START PROVIDED MATERIAL
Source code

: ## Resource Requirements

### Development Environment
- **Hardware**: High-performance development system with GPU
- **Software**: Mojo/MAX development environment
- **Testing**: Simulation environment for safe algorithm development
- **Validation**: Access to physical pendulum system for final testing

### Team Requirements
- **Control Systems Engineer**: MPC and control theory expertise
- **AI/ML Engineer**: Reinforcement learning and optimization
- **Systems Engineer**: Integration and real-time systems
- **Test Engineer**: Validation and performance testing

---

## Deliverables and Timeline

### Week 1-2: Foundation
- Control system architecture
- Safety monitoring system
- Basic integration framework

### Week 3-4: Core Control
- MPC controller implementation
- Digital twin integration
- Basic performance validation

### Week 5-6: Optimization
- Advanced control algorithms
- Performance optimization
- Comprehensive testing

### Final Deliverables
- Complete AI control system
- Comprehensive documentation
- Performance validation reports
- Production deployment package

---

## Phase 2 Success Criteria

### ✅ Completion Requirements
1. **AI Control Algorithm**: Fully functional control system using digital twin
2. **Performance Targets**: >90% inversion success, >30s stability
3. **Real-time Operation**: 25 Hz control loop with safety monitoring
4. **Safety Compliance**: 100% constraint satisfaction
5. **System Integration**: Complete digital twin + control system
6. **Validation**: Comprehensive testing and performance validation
END PROVIDED MATERIAL
### PROMPT
All records above need to be set down again exactly as written.

### REPLY
Source code

: ## Resource Requirements

### Development Environment
- **Hardware**: High-performance development system with GPU
- **Software**: Mojo/MAX development environment
- **Testing**: Simulation environment for safe algorithm development
- **Validation**: Access to physical pendulum system for final testing

### Team Requirements
- **Control Systems Engineer**: MPC and control theory expertise
- **AI/ML Engineer**: Reinforcement learning and optimization
- **Systems Engineer**: Integration and real-time systems
- **Test Engineer**: Validation and performance testing

---

## Deliverables and Timeline

### Week 1-2: Foundation
- Control system architecture
- Safety monitoring system
- Basic integration framework

### Week 3-4: Core Control
- MPC controller implementation
- Digital twin integration
- Basic performance validation

### Week 5-6: Optimization
- Advanced control algorithms
- Performance optimization
- Comprehensive testing

### Final Deliverables
- Complete AI control system
- Comprehensive documentation
- Performance validation reports
- Production deployment package

---

## Phase 2 Success Criteria

### ✅ Completion Requirements
1. **AI Control Algorithm**: Fully functional control system using digital twin
2. **Performance Targets**: >90% inversion success, >30s stability
3. **Real-time Operation**: 25 Hz control loop with safety monitoring
4. **Safety Compliance**: 100% constraint satisfaction
5. **System Integration**: Complete digital twin + control system
6. **Validation**: Comprehensive testing and performance validation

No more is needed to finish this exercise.